WHAT IS EXPECTED
Reproduce the extracted text from every row below verbatim, line for line. Omit the page images from your output.

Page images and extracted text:
■ ■ ■
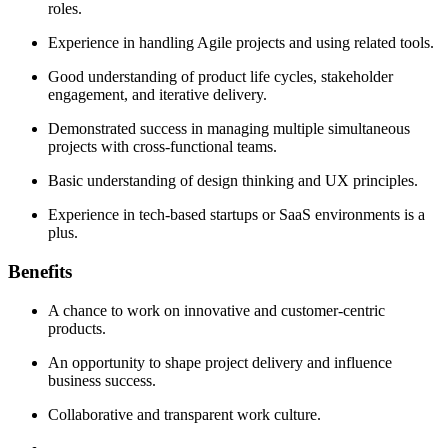
roles.
Experience in handling Agile projects and using related tools.
Good understanding of product life cycles, stakeholder
engagement, and iterative delivery.
Demonstrated success in managing multiple simultaneous
projects with cross-functional teams.
Basic understanding of design thinking and UX principles.
Experience in tech-based startups or SaaS environments is a
plus.
Benefits
A chance to work on innovative and customer-centric
products.
An opportunity to shape project delivery and influence
business success.
Collaborative and transparent work culture.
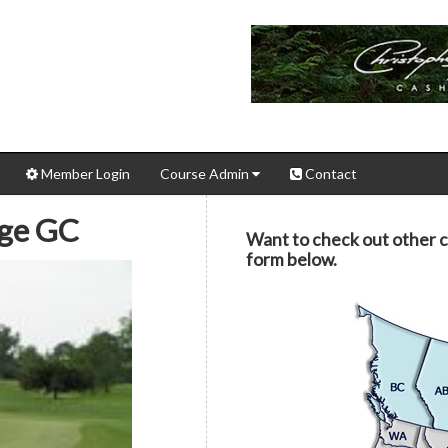
Member Login
Course Admin
Contact
ege GC
Want to check out other 
form below.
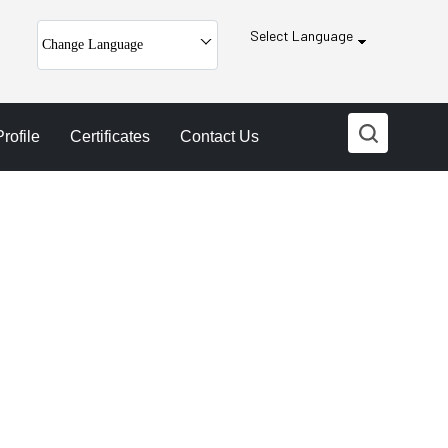
Select Language
Change Language
ofile
Certificates
Contact Us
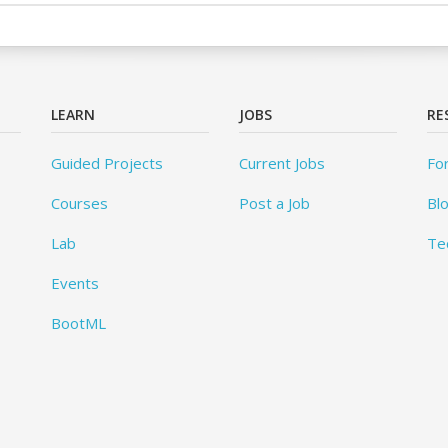
LEARN
JOBS
RE
Guided Projects
Current Jobs
Fo
Courses
Post a Job
Bl
Lab
Te
Events
BootML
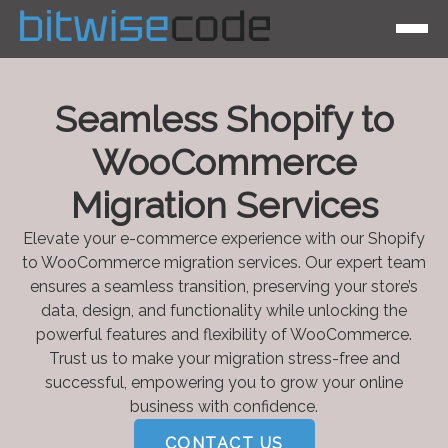
Seamless Shopify to
WooCommerce
Migration Services
Elevate your e-commerce experience with our Shopify
to WooCommerce migration services. Our expert team
ensures a seamless transition, preserving your store’s
data, design, and functionality while unlocking the
powerful features and flexibility of WooCommerce.
Trust us to make your migration stress-free and
successful, empowering you to grow your online
business with confidence.
CONTACT US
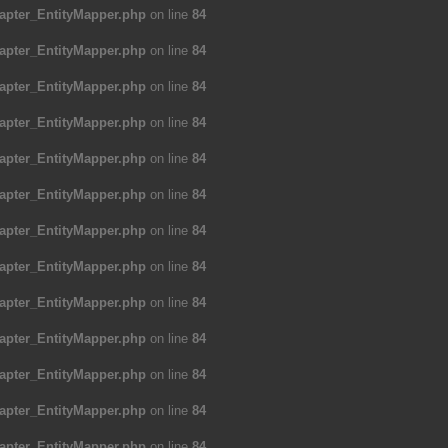
apter_EntityMapper.php
on line
84
apter_EntityMapper.php
on line
84
apter_EntityMapper.php
on line
84
apter_EntityMapper.php
on line
84
apter_EntityMapper.php
on line
84
apter_EntityMapper.php
on line
84
apter_EntityMapper.php
on line
84
apter_EntityMapper.php
on line
84
apter_EntityMapper.php
on line
84
apter_EntityMapper.php
on line
84
apter_EntityMapper.php
on line
84
apter_EntityMapper.php
on line
84
apter_EntityMapper.php
on line
84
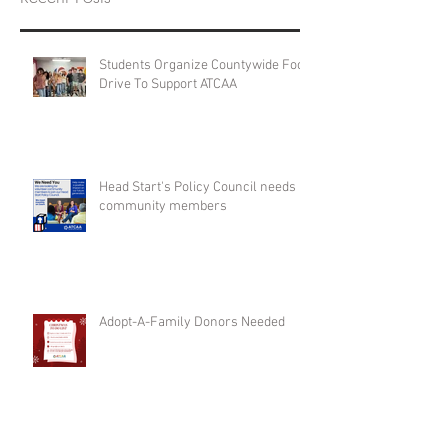
Students Organize Countywide Food
Drive To Support ATCAA
Head Start's Policy Council needs
community members
Adopt-A-Family Donors Needed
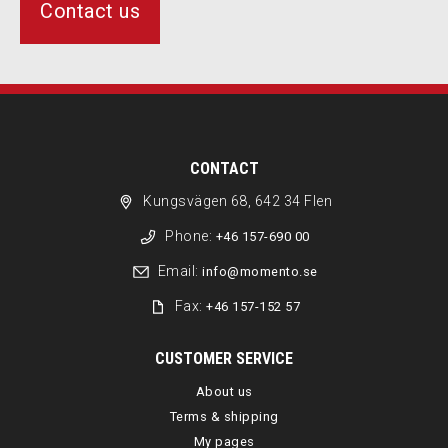
Contact us
CONTACT
Kungsvägen 68, 642 34 Flen
Phone:
+46 157-690 00
Email:
info@momento.se
Fax:
+46 157-152 57
CUSTOMER SERVICE
About us
Terms & shipping
My pages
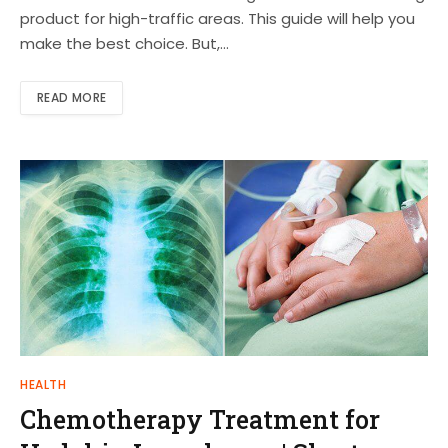
product for high-traffic areas. This guide will help you
make the best choice. But,…
READ MORE
HEALTH
Chemotherapy Treatment for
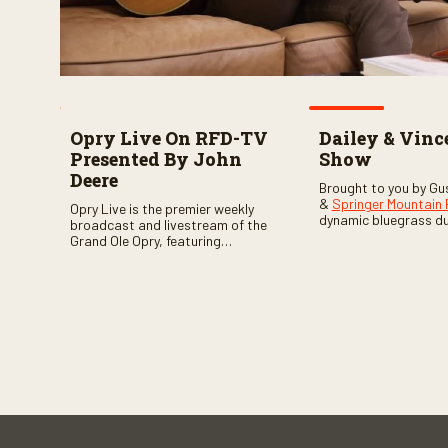
Opry Live On RFD-TV
Dailey & Vinc
Presented By John
Show
Deere
Brought to you by Gu
&
Springer Mountain
Opry Live is the premier weekly
dynamic bluegrass d
broadcast and livestream of the
Vincent
as they welc
Grand Ole Opry, featuring
of fabulous bluegrass
country music superstars,
and gospel music act
legends, and rising talent
guests. Loads of lau
performing on stage in Nashville.
favorite guests galor
of good times are gu
Don’t miss all the fun!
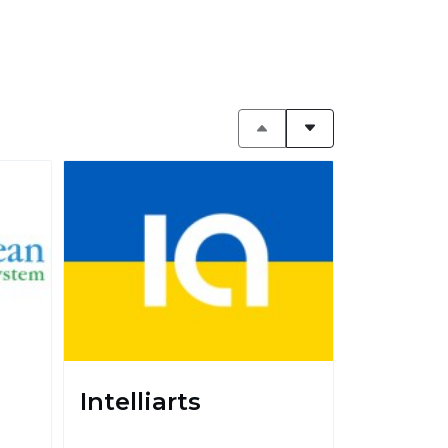
Intelliarts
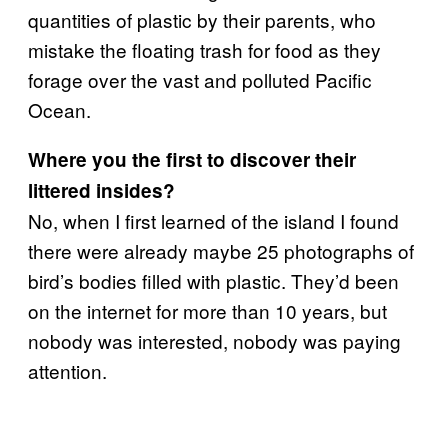
quantities of plastic by their parents, who
mistake the floating trash for food as they
forage over the vast and polluted Pacific
Ocean.
Where you the first to discover their
littered insides?
No, when I first learned of the island I found
there were already maybe 25 photographs of
bird’s bodies filled with plastic. They’d been
on the internet for more than 10 years, but
nobody was interested, nobody was paying
attention.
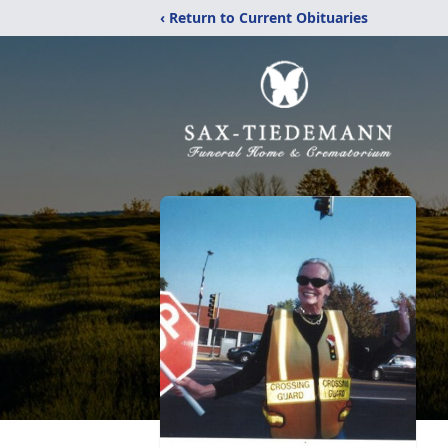
‹ Return to Current Obituaries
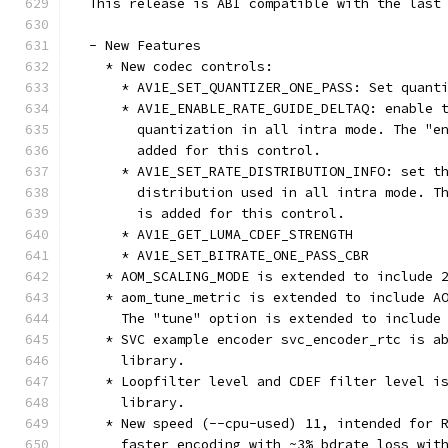
  This release is ABI compatible with the last
  - New Features
    * New codec controls:
      * AV1E_SET_QUANTIZER_ONE_PASS: Set quant
      * AV1E_ENABLE_RATE_GUIDE_DELTAQ: enable 
        quantization in all intra mode. The "e
        added for this control.
      * AV1E_SET_RATE_DISTRIBUTION_INFO: set t
        distribution used in all intra mode. T
        is added for this control.
      * AV1E_GET_LUMA_CDEF_STRENGTH
      * AV1E_SET_BITRATE_ONE_PASS_CBR
    * AOM_SCALING_MODE is extended to include 
    * aom_tune_metric is extended to include A
      The "tune" option is extended to include
    * SVC example encoder svc_encoder_rtc is a
      library.
    * Loopfilter level and CDEF filter level i
      library.
    * New speed (--cpu-used) 11, intended for 
      faster encoding with ~3% bdrate loss wit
■ ■ ■
REPLY
roles.
Experience in handling Agile projects and using related tools.
Good understanding of product life cycles, stakeholder
engagement, and iterative delivery.
Demonstrated success in managing multiple simultaneous
projects with cross-functional teams.
Basic understanding of design thinking and UX principles.
Experience in tech-based startups or SaaS environments is a
plus.
Benefits
A chance to work on innovative and customer-centric
products.
An opportunity to shape project delivery and influence
business success.
Collaborative and transparent work culture.
Member Login
Course Admin
Contact
ege GC
Want to check out other 
form below.
Select Language
Change Language
ofile
Certificates
Contact Us
LEARN
JOBS
RE
Guided Projects
Current Jobs
Fo
Courses
Post a Job
Bl
Lab
Te
Events
BootML
Seamless Shopify to
WooCommerce
Migration Services
Elevate your e-commerce experience with our Shopify
to WooCommerce migration services. Our expert team
ensures a seamless transition, preserving your store’s
data, design, and functionality while unlocking the
powerful features and flexibility of WooCommerce.
Trust us to make your migration stress-free and
successful, empowering you to grow your online
business with confidence.
CONTACT US
apter_EntityMapper.php
on line
84
apter_EntityMapper.php
on line
84
apter_EntityMapper.php
on line
84
apter_EntityMapper.php
on line
84
apter_EntityMapper.php
on line
84
apter_EntityMapper.php
on line
84
apter_EntityMapper.php
on line
84
apter_EntityMapper.php
on line
84
apter_EntityMapper.php
on line
84
apter_EntityMapper.php
on line
84
apter_EntityMapper.php
on line
84
apter_EntityMapper.php
on line
84
apter_EntityMapper.php
on line
84
Students Organize Countywide Food
Drive To Support ATCAA
Head Start's Policy Council needs
community members
Adopt-A-Family Donors Needed
Contact us
CONTACT
Kungsvägen 68, 642 34 Flen
Phone:
+46 157-690 00
Email:
info@momento.se
Fax:
+46 157-152 57
CUSTOMER SERVICE
About us
Terms & shipping
My pages
product for high-traffic areas. This guide will help you
make the best choice. But,…
READ MORE
HEALTH
Chemotherapy Treatment for
Opry Live On RFD-TV
Dailey & Vinc
Presented By John
Show
Deere
Brought to you by Gu
&
Springer Mountain
Opry Live is the premier weekly
dynamic bluegrass d
broadcast and livestream of the
Vincent
as they welc
Grand Ole Opry, featuring
of fabulous bluegrass
country music superstars,
and gospel music act
legends, and rising talent
guests. Loads of lau
performing on stage in Nashville.
favorite guests galor
of good times are gu
Don’t miss all the fun!
Intelliarts
quantities of plastic by their parents, who
mistake the floating trash for food as they
forage over the vast and polluted Pacific
Ocean.
Where you the first to discover their
littered insides?
No, when I first learned of the island I found
there were already maybe 25 photographs of
bird’s bodies filled with plastic. They’d been
on the internet for more than 10 years, but
nobody was interested, nobody was paying
attention.
‹ Return to Current Obituaries
  This release is ABI compatible with the last
  - New Features
    * New codec controls:
      * AV1E_SET_QUANTIZER_ONE_PASS: Set quant
      * AV1E_ENABLE_RATE_GUIDE_DELTAQ: enable 
        quantization in all intra mode. The "e
        added for this control.
      * AV1E_SET_RATE_DISTRIBUTION_INFO: set t
        distribution used in all intra mode. T
        is added for this control.
      * AV1E_GET_LUMA_CDEF_STRENGTH
      * AV1E_SET_BITRATE_ONE_PASS_CBR
    * AOM_SCALING_MODE is extended to include 
    * aom_tune_metric is extended to include A
      The "tune" option is extended to include
    * SVC example encoder svc_encoder_rtc is a
      library.
    * Loopfilter level and CDEF filter level i
      library.
    * New speed (--cpu-used) 11, intended for 
      faster encoding with ~3% bdrate loss wit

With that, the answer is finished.